Because of this personal history, I would like to make a direct connection to the venerable Perry & Co., a maker of steel dip-pens established in 1824 and a colossus in that field to rival Esterbrook. However, it seems that the connection is indirect, since Osmiroid pens started as E.S. Perry & Co., the founder being Edmund, a grand-nephew of the dip-pen magnate James. He set out on his own in 1918, although as he had been a director of the older company he was hardly new to the pen game. It seems that it was the traditional dip-pen game his company stayed in, too, at least until 1939 when the company switched from making pen-points to making little fiddly bits for various weapons.
During the war, Edmund died and the company was taken over by his widow and their daughter (can I find their names? Of course not) as his sons were engaged in the military. Upon their return at war’s end, the sons stepped into the driver’s seat and the company returned to pen production. Somewhere between 1948 and 1952, production began on the Osmiroid 65, the company’s first fountain pen. The name stems from a line of dip-pens the company had previously offered– at this point, the company was still E.S. Perry & Co., and it would technically continue to be known as such until 1987 when it officially elevated Osmiroid from product brand to company name.

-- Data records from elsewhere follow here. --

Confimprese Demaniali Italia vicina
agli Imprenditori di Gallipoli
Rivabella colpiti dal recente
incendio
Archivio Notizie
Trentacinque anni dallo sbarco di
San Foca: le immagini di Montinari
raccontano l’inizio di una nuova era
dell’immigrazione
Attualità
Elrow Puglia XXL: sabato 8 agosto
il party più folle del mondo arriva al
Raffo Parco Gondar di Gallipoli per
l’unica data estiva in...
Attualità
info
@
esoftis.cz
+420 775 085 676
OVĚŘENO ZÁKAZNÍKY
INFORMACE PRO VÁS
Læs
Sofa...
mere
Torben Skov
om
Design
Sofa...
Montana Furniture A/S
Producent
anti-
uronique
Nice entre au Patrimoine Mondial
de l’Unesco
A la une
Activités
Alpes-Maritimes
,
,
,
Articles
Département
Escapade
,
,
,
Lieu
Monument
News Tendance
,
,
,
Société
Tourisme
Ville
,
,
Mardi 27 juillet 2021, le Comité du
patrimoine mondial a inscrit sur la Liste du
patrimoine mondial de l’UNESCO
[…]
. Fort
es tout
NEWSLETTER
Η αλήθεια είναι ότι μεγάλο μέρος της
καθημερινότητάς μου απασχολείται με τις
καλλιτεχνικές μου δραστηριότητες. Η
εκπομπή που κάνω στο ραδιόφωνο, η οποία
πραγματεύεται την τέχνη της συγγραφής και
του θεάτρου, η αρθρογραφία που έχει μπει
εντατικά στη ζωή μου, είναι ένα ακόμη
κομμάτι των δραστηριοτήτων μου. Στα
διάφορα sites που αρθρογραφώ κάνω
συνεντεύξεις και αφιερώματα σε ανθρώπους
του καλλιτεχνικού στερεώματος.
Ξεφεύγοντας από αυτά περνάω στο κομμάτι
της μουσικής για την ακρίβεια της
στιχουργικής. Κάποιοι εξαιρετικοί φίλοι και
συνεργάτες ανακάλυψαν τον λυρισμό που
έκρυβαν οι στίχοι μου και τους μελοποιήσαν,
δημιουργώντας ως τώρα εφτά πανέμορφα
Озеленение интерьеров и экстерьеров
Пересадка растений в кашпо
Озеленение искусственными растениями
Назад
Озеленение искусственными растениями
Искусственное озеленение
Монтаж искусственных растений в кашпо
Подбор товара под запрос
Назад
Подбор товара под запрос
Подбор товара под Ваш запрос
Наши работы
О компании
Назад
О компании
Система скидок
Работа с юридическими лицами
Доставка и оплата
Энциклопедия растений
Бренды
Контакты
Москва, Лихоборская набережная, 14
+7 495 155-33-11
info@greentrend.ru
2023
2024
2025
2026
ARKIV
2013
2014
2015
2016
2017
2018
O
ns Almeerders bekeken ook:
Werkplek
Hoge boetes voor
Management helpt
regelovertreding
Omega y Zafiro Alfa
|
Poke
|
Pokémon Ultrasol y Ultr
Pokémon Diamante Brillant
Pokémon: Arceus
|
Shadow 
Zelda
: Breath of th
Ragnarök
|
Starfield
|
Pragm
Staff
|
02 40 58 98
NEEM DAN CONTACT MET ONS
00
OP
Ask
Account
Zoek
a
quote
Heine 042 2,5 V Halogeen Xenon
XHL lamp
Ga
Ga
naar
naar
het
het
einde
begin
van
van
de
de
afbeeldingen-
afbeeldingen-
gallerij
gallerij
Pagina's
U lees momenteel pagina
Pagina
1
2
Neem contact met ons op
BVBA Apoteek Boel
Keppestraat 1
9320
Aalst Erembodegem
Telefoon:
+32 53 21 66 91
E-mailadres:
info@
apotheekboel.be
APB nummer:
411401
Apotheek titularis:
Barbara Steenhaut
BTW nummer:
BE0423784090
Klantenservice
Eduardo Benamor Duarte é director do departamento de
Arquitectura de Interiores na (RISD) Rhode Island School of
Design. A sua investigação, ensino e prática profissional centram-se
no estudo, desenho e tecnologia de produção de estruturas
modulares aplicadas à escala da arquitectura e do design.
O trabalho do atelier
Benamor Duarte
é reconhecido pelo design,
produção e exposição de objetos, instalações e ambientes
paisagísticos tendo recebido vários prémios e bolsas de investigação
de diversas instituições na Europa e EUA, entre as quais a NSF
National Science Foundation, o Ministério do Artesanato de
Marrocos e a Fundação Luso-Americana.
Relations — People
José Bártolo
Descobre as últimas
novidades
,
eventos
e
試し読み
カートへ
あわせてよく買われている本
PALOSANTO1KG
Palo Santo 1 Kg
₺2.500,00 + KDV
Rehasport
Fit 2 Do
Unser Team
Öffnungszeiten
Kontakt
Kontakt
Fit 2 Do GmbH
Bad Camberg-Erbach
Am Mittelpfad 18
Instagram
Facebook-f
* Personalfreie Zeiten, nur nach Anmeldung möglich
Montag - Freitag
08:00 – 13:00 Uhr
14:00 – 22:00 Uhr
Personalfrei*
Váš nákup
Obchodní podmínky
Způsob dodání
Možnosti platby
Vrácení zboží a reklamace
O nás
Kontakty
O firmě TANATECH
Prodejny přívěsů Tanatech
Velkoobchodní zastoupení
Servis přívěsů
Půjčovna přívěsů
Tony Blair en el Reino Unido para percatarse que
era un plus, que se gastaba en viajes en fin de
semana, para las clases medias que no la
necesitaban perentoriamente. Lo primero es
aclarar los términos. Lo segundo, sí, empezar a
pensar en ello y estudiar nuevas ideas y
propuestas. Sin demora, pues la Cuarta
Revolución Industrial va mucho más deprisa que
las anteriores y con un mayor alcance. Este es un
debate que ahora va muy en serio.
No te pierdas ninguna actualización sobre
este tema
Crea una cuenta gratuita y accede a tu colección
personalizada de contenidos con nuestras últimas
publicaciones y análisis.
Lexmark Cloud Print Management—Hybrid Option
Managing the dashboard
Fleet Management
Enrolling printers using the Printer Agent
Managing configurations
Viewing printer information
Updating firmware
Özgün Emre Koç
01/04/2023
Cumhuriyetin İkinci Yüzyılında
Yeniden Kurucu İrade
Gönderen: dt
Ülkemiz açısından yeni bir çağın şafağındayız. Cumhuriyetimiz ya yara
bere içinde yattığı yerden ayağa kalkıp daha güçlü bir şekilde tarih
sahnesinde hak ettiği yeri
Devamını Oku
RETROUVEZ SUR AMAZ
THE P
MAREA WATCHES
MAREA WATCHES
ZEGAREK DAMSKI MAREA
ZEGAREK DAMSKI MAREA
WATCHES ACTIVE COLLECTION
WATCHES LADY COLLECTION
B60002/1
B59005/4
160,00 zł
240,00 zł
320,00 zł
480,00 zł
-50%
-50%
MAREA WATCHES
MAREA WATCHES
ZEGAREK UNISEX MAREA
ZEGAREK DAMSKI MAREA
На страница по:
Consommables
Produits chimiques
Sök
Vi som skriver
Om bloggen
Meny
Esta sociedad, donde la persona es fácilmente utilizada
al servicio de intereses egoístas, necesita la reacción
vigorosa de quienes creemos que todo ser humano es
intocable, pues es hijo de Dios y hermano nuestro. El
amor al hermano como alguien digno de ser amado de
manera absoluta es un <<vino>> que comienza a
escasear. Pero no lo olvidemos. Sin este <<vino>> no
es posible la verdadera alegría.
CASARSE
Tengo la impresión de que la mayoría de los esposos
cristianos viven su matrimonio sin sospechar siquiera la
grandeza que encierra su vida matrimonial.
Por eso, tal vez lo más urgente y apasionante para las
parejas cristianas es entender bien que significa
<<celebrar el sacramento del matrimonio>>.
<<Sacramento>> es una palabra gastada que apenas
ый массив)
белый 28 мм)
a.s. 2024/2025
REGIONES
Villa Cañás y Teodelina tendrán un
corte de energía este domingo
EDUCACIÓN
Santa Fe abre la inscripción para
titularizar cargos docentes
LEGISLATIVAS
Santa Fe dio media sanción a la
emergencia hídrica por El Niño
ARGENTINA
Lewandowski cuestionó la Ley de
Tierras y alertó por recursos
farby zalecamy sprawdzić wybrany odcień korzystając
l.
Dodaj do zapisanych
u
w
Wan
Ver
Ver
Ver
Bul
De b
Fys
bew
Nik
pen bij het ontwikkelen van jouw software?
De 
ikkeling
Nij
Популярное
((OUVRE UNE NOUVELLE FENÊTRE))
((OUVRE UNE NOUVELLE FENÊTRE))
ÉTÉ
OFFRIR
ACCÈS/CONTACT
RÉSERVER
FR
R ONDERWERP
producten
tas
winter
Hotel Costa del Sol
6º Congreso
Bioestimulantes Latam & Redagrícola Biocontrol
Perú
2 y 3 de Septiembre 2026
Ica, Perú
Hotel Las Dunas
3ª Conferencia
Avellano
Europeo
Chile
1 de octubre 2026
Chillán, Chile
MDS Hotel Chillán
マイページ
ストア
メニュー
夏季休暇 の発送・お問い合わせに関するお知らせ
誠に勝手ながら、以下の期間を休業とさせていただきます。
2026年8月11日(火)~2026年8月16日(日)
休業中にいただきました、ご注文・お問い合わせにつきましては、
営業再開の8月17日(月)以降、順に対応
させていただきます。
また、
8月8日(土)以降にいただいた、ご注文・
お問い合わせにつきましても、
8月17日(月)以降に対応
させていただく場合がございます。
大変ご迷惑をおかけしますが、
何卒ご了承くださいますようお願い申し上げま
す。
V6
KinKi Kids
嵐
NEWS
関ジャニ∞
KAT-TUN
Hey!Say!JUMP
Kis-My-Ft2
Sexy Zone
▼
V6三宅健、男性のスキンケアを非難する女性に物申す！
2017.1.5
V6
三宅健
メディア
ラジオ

In 1989, the company was bought up by Berol (whose name we have seen before). There is some small irony to this, as it put them into the same barrel as the erstwhile operations of Esterbrook, once a major competitor in dip-pens and maker of interchangible points which would fit Osmiroid pens. The name continued in use until at least 2000, but the Osmiroid factory was closed in 1991; production was initially moved to one of Berol’s other UK factory, and then (likely after Berol was gobbled up by Newell-Rubbermaid in 1995) to China.